### [Excerpt to read]
☆ ☆ ☆ ☆ ☆
01
/
01
/
Bolakale Salau

Working With APIs and JSON files

Data analysts work with datasets from various sources and in different formats. Sometimes the dataset has to be retrieved from a database in a .csv format; and sometimes the dataset may be collated and sent in a .xlsx file. Once in a while, the dataset has to be retrieved from a 3rd-party web application. This is usually in form of an API and may be retrieved in a JSON file.

APIs, or Application Programming Interface, is a software interface that allows computers to communicate with each other. They define what kind of requests and responses can be sent and received between two applications. When a data analyst has to make a request for a dataset via an API connection, the response to this request is usually received in a JSON format. JSON, or JavaScript Object Notation, is a type of lightweight data format, not dissimilar to a .csv file.

Of course, working with APIs and JSONs will require some knowledge of how to make these requests and how to parse the JSON response for analysis.  Thankfully, there are several popular APIs lying around on the internet, such as Spotify’s API, Twitter API and Google Maps API. Playing with these APIs and testing how to make requests over different connections builds familiarity with how to make these connections and work with the response files. 

An interesting project would be to build a script that requests data via an API and uses the data received to create a function based on analytics from the data. We’ll use data received from the different APIs of  Homebrew’s packages which contains analytics of the number of installs over the last 30, 90 and 365 days.

Project

Homebrew is a software package manager for installing software on Macs and Linux. On the Homebrew website, each software package has a JSON API which provides data on installation, build error, and operating system version statistics from the last 30, 90, and 365 days. Use the analytics received from the Homebrew API to sort the software packages (using a custom key) and find out the most installed packages.

Solution

First, a look at the Homebrew website to see how the packages are listed.
☆ ☆ ☆ ☆ ☆
### [Problem A]
According to the article on working with APIs and JSON files, which time periods do the Homebrew package statistics cover?
### [Problem B]
Write the next part of the article on working with APIs and JSON files, picking up right after its final sentence.

Data extracted from a collection
☆ ☆ ☆ ☆ ☆
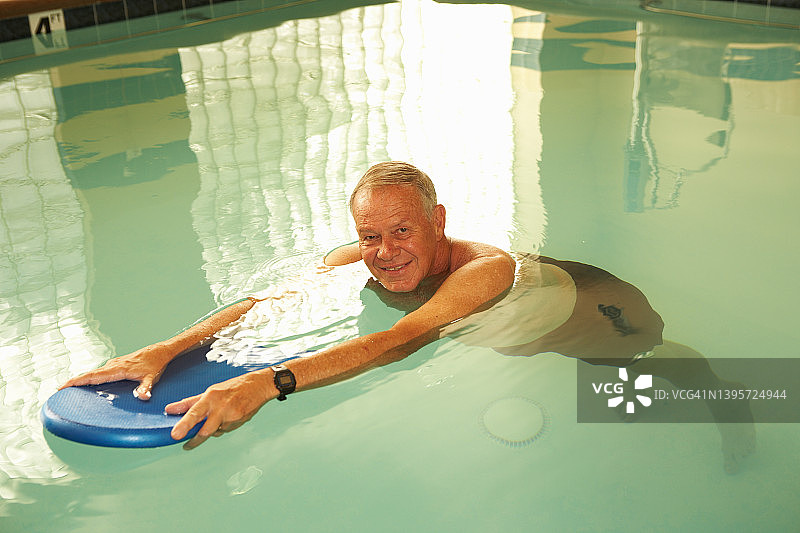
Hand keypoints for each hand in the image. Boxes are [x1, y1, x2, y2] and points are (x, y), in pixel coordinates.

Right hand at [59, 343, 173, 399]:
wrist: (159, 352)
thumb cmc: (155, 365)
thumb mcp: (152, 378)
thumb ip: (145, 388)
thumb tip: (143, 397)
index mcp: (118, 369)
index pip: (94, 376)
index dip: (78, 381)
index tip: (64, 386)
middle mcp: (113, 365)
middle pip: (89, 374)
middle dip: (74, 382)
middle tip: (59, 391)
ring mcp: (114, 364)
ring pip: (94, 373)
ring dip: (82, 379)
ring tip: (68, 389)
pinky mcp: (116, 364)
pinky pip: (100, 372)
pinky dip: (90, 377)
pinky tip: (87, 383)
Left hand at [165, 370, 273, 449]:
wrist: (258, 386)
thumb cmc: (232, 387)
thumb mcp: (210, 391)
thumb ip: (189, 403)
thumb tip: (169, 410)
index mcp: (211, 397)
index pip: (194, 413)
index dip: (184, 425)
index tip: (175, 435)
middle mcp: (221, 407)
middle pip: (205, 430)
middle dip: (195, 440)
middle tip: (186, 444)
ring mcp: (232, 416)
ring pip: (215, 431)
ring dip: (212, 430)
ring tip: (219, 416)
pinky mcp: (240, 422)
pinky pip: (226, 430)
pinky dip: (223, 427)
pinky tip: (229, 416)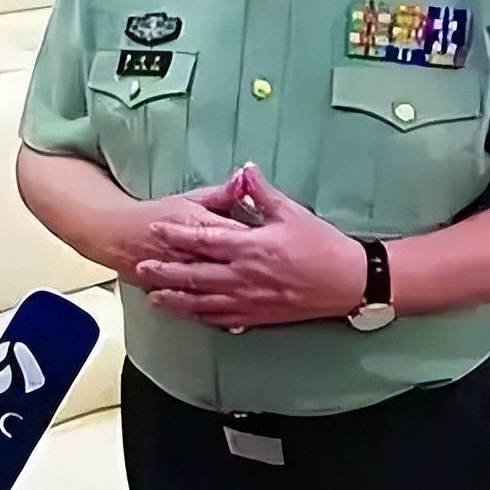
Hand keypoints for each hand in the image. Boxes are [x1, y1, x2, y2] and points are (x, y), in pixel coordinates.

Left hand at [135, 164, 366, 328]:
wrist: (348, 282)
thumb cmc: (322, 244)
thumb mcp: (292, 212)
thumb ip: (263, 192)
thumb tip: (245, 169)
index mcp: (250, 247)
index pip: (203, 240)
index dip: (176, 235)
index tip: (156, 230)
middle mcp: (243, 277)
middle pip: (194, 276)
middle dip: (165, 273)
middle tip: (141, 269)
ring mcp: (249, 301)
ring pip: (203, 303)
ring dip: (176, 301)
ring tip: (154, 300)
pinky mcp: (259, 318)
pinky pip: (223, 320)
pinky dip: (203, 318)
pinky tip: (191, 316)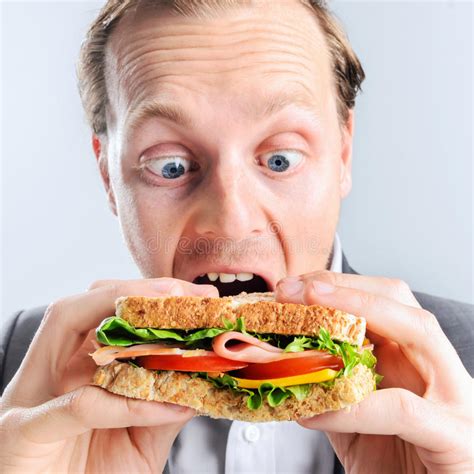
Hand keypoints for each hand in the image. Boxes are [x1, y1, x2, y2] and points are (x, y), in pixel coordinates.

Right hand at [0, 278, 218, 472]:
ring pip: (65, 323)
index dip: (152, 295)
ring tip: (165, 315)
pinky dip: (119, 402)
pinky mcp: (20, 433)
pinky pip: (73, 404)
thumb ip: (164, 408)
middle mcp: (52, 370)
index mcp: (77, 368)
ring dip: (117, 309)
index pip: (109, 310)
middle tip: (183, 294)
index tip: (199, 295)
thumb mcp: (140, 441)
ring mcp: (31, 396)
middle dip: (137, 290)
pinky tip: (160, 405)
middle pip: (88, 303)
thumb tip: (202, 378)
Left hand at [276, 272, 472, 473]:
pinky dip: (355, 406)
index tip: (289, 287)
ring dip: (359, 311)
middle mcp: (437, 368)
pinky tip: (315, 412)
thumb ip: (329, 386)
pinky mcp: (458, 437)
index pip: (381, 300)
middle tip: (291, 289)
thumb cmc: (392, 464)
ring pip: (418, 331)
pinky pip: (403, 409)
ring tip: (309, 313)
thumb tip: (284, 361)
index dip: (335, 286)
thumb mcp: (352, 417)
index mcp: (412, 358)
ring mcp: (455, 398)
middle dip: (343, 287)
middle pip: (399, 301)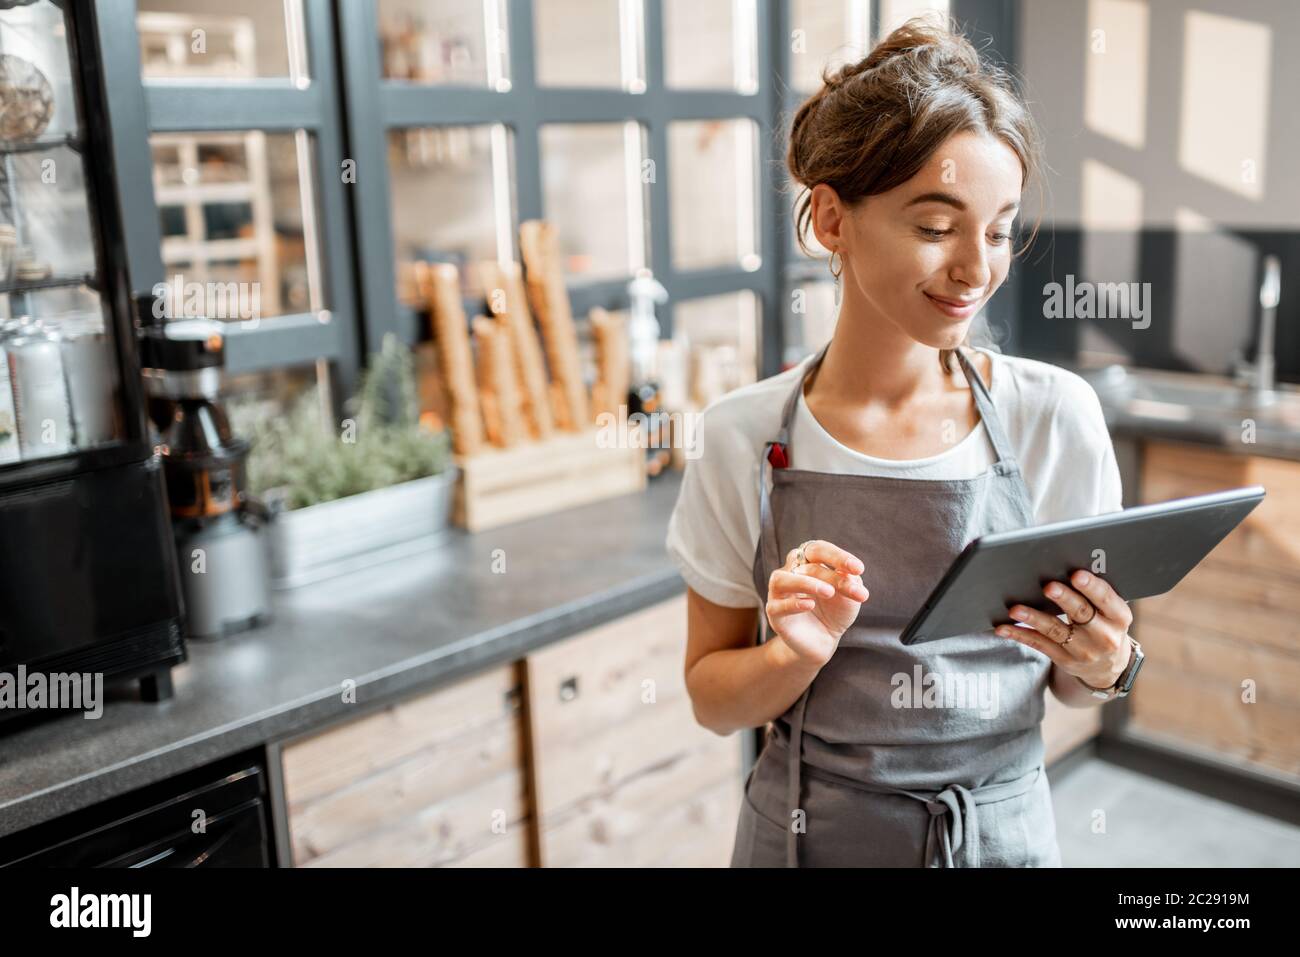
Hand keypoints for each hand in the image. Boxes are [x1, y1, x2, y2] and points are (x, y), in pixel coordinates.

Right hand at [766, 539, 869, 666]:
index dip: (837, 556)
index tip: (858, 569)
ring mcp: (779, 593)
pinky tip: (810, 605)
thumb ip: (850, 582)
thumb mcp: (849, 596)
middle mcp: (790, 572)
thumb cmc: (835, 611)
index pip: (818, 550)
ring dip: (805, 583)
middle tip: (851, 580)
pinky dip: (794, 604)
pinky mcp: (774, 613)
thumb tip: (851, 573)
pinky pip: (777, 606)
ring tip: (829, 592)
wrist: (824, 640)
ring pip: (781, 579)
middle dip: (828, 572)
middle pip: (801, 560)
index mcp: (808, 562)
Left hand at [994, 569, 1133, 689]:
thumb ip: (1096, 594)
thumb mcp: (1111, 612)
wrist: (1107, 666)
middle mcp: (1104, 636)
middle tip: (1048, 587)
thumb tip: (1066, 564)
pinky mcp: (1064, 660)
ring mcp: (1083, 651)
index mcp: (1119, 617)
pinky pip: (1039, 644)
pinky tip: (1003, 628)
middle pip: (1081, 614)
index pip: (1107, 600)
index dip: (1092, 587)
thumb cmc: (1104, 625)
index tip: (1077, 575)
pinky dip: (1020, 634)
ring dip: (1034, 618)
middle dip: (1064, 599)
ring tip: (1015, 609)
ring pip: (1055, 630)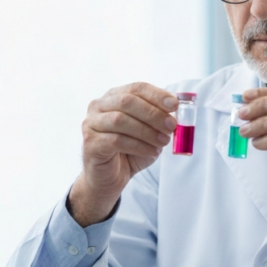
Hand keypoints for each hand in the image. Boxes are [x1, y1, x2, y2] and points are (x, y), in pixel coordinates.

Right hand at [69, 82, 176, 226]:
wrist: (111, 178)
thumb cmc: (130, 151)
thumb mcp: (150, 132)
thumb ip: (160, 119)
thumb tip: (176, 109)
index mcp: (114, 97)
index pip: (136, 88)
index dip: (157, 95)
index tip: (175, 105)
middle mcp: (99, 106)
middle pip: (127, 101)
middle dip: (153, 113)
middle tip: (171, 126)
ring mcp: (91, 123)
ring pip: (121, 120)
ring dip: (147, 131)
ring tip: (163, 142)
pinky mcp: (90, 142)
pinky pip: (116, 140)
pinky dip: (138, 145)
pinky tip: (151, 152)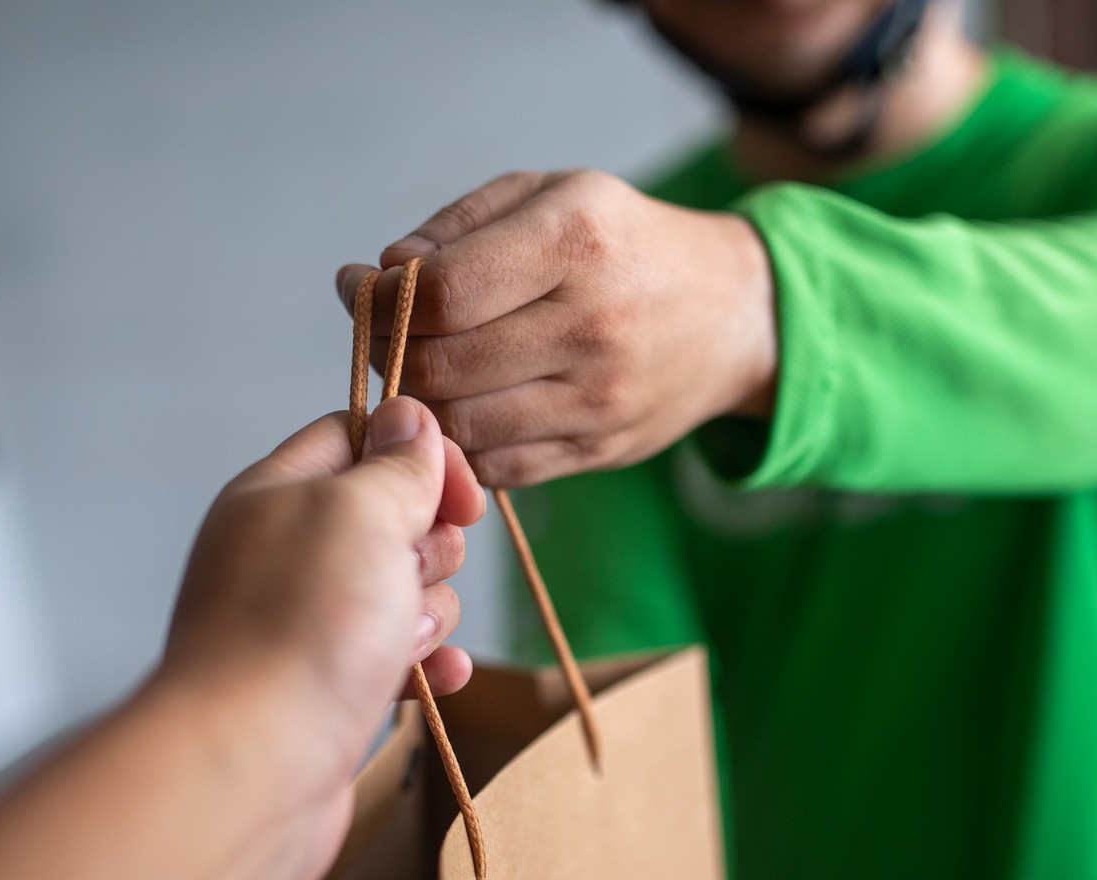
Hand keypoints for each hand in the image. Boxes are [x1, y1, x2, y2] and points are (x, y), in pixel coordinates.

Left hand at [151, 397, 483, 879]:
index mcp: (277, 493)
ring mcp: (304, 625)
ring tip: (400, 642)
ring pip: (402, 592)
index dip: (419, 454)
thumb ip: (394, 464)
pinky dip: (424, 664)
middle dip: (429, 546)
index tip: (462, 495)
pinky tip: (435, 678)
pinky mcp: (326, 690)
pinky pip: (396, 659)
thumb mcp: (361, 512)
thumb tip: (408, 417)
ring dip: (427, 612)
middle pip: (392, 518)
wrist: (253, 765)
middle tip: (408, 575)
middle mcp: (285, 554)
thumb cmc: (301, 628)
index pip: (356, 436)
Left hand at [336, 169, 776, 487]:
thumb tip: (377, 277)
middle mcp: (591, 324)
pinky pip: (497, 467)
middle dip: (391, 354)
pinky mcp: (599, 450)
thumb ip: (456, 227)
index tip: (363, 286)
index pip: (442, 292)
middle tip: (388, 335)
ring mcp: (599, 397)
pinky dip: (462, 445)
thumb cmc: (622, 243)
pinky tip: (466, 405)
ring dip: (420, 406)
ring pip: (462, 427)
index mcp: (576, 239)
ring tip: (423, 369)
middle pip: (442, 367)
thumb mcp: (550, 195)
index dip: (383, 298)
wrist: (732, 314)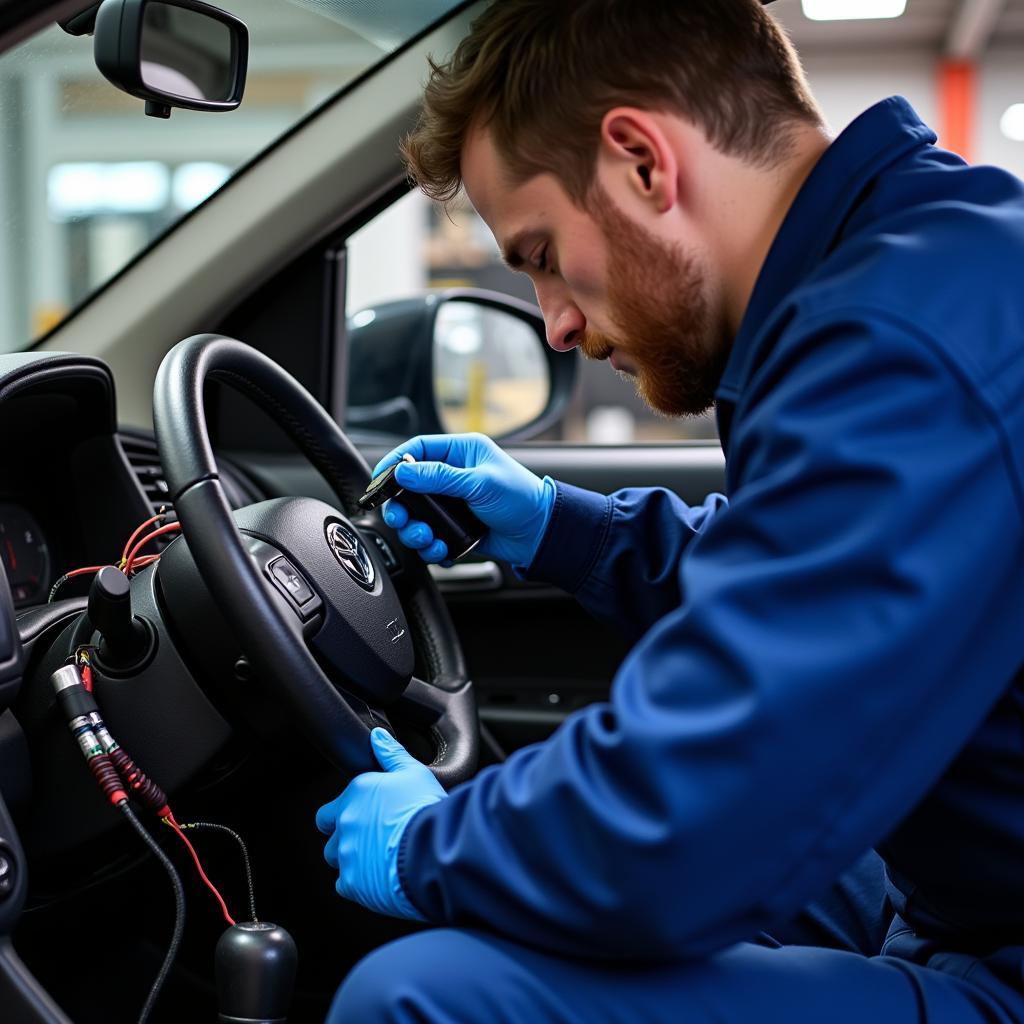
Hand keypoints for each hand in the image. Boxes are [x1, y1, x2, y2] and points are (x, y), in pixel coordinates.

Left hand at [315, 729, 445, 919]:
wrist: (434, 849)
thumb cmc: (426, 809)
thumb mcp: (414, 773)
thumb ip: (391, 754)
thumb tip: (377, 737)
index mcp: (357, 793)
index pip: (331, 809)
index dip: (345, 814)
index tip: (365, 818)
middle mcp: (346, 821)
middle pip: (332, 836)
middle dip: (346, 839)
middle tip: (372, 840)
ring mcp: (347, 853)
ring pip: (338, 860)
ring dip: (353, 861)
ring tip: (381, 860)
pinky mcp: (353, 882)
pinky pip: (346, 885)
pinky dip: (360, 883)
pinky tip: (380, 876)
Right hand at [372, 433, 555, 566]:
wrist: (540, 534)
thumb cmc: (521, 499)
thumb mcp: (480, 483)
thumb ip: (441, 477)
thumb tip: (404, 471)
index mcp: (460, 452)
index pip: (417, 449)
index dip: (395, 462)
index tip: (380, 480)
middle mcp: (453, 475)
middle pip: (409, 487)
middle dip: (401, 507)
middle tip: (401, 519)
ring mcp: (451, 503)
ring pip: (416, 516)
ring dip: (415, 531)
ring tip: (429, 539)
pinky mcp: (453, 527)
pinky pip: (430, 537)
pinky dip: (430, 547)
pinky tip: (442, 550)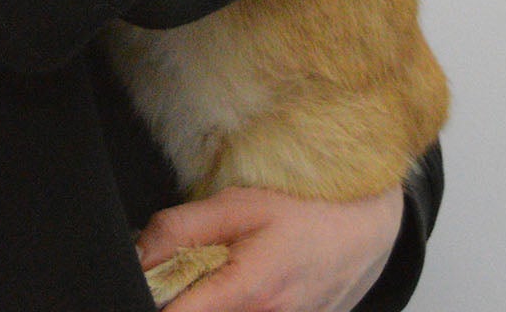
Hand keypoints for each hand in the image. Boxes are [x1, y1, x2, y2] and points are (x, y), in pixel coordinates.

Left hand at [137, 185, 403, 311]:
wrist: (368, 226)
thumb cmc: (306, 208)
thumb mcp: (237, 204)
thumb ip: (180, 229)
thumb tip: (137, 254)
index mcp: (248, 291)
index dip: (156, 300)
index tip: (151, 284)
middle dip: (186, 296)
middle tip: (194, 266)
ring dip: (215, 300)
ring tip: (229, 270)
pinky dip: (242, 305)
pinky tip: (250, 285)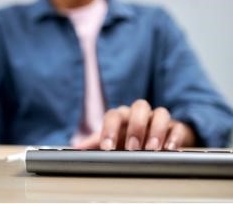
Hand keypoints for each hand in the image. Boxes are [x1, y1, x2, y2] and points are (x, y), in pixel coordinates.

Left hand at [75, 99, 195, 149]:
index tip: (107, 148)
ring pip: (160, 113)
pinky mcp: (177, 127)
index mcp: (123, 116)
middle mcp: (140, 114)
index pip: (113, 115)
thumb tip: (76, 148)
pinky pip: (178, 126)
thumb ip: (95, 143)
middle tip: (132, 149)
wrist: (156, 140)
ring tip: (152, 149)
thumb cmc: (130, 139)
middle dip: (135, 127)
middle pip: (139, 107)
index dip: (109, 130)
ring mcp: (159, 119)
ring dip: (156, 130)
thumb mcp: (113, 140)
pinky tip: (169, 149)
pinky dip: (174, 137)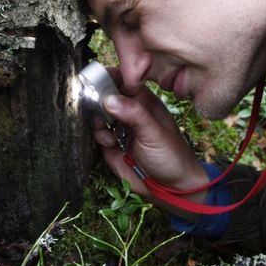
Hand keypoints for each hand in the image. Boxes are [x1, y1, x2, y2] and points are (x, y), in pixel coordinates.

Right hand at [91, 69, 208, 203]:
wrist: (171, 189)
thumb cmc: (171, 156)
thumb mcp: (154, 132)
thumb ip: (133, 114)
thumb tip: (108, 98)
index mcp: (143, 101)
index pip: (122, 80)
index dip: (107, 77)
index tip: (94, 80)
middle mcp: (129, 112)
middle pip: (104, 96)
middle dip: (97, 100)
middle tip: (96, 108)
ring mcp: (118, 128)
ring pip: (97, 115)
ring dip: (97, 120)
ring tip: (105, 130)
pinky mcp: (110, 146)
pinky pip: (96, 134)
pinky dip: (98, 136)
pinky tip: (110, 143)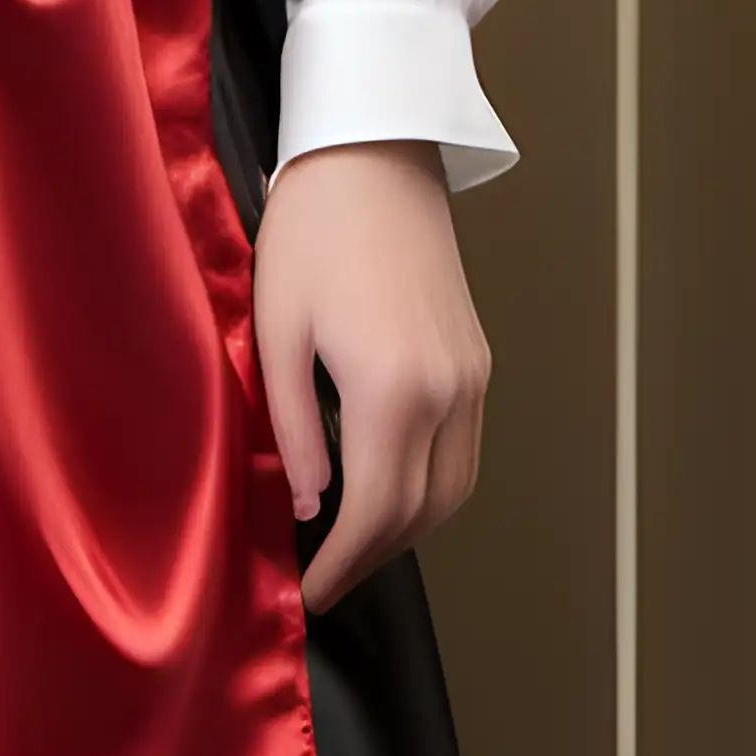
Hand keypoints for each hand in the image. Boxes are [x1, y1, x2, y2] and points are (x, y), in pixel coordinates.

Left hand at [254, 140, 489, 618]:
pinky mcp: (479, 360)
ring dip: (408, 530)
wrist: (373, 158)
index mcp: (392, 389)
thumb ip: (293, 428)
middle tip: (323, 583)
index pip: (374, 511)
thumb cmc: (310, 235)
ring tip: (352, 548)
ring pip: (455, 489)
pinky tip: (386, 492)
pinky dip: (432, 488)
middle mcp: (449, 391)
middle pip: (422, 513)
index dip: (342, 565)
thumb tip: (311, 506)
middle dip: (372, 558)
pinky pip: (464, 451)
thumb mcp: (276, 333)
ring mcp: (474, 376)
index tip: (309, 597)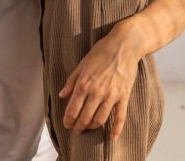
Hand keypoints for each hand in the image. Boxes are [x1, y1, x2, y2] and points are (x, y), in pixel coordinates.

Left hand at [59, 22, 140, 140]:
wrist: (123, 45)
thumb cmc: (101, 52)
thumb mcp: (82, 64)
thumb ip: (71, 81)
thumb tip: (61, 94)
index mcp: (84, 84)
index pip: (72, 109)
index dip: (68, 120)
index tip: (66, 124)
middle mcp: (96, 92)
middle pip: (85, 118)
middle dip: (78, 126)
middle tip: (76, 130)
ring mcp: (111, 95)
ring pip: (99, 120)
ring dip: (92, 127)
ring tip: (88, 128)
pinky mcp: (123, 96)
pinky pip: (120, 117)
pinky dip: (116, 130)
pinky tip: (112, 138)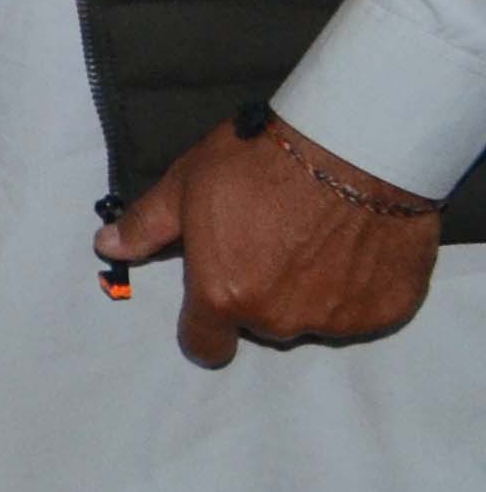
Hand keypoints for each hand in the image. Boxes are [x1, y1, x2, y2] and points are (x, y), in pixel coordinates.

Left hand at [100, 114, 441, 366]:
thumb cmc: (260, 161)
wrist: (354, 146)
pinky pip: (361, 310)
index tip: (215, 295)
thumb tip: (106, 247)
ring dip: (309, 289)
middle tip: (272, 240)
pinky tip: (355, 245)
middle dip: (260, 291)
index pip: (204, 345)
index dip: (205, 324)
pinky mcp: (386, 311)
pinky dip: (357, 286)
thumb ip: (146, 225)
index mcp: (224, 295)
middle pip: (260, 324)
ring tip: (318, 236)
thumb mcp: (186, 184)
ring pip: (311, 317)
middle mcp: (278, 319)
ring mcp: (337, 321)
☆ ☆ ☆ ☆ ☆
### [Task response A]
The last 30, 90, and 365 days.

### [Task response B]
Homebrew Formulae page

The Homebrew Formulae page contains the name of all the packages available for installation. However, the JSON API received from this page doesn’t contain the analytics for each of the software packages. To find that, we need a way to send a request to the formula JSON APIs of the individual packages listed and parse through the analytics data received.

Before writing the script, it would help to begin by writing the pseudo-code, breaking down the steps needed to accomplish this task.

  1. Starting with the Formulae Core API, write a script that collects the names of the packages available and stores the names into a list.
  2. Write a script that sends a request to the JSON APIs of the packages in your list.
  3. Parse through the responses to the request sent.
  4. Add each package into a dictionary of key::value pairs containing the analytics we need.
  5. Append each dictionary entry into a list.
  6. Create a function for sorting through the dictionary entries based on a custom function.

For this project, we’ll need the requests library for sending requests to the API, and the JSON library to parse through the JSON response packages.

1. Script that collects the names of the packages: First let’s make a GET request to the Homebrew core using the requests library and parse through the response. We’ll name our JSON response as packages_json.

import requests
import json

base_url = 'https://formulae.brew.sh/api/formula.json'

r = requests.get(base_url)
packages_json = r.json()

We can take a look at one of the responses using the dumps method from the JSON library.

packages = json.dumps(packages_json[0]['name'], indent=2)

Here is the response;

While the JSON response doesn’t contain analytics about the number of installs of each package, it contains the names of the packages, in the [‘name‘] key. To get the analytics about the number of installs, we need to send a request to the JONS APIs of each of the individual packages.

How do we create a list containing URLs for the JSON APIs of all the individual packages?

One way to do this is to parse out the URL from the Formula JSON package we received. Alternatively, we can parse out the names of all the packages available into a list, and loop through that list of names to create a custom API URL for each individual package.

Let’s go with the second option. For that, we’ll use list comprehension to parse out the names from our packages_json and save the list into a variable called names. We can also check the number of names in the list using the len function.

package_names = [package['name'] for package in packages_json]
print(len(package_names))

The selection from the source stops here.